Journalist Dileep Padgaonkar, academician Radha Kumar and former Information Commissioner MM Ansari have not indicated whether they are in favour of more autonomy for Kashmir; references to "azadi," the complex issue of self-determination raised and interpreted differently by various groups, are not mentioned in the report. But the interlocutors have emphasized the need to reduce the Army's visibility and address human rights violations urgently.
The trio has also suggested that the government consider reviewing the Armed Forces Special Powers Act (AFSPA), which many allege endows the Army with sweeping powers without corresponding accountability. The interlocutors say the Distrubed Areas Act should be lifted - that means those areas categorised as "disturbed" would automatically be exempt from AFSPA.
The interlocutors travelled over the last 12 months to all 22 districts of the state and met with nearly 700 delegations to gauge possible solutions to the Kashmir crisis.
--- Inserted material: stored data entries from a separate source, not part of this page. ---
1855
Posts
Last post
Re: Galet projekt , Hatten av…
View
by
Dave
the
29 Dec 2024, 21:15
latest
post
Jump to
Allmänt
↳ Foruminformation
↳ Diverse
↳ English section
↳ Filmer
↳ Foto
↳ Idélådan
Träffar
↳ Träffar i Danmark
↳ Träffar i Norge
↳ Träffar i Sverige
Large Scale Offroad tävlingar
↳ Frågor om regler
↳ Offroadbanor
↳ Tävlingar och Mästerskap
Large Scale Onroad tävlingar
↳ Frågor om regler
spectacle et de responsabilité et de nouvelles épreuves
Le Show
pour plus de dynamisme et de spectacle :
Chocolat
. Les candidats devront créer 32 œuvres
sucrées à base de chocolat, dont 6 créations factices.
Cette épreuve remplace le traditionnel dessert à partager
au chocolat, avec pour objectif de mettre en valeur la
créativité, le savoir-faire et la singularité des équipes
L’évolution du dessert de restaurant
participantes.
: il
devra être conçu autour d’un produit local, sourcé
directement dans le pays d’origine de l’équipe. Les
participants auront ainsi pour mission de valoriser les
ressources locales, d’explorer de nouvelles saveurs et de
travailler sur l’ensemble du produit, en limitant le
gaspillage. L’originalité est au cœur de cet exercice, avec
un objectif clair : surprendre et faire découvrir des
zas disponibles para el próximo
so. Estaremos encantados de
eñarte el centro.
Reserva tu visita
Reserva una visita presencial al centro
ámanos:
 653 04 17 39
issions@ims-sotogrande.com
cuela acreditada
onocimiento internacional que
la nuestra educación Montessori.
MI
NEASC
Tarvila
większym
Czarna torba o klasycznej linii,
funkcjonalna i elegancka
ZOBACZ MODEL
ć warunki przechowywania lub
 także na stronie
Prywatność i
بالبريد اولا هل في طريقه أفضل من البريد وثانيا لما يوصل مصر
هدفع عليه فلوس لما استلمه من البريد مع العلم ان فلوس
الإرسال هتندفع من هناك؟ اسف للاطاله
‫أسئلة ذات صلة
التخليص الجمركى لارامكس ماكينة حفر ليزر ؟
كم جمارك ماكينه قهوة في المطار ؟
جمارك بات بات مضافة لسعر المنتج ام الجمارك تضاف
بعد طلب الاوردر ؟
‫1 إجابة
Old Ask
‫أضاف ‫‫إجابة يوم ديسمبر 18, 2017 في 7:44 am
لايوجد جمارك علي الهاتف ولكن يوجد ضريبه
The separatists refused to meet them.
The government appointed the interlocutors a year ago after a summer of enormous unrest in the Valley. 120 people were killed in clashes between security forces and stone-pelters, most of them young men. The interlocutors suggest that the government focus on creating more jobs.
In October, a controversy erupted around Mr Padgaonkar's suggestion that a workable solution for Kashmir could not be managed without Pakistan's involvement. The BJP took fierce exception to this and accused the interlocutors of "exceeding their brief."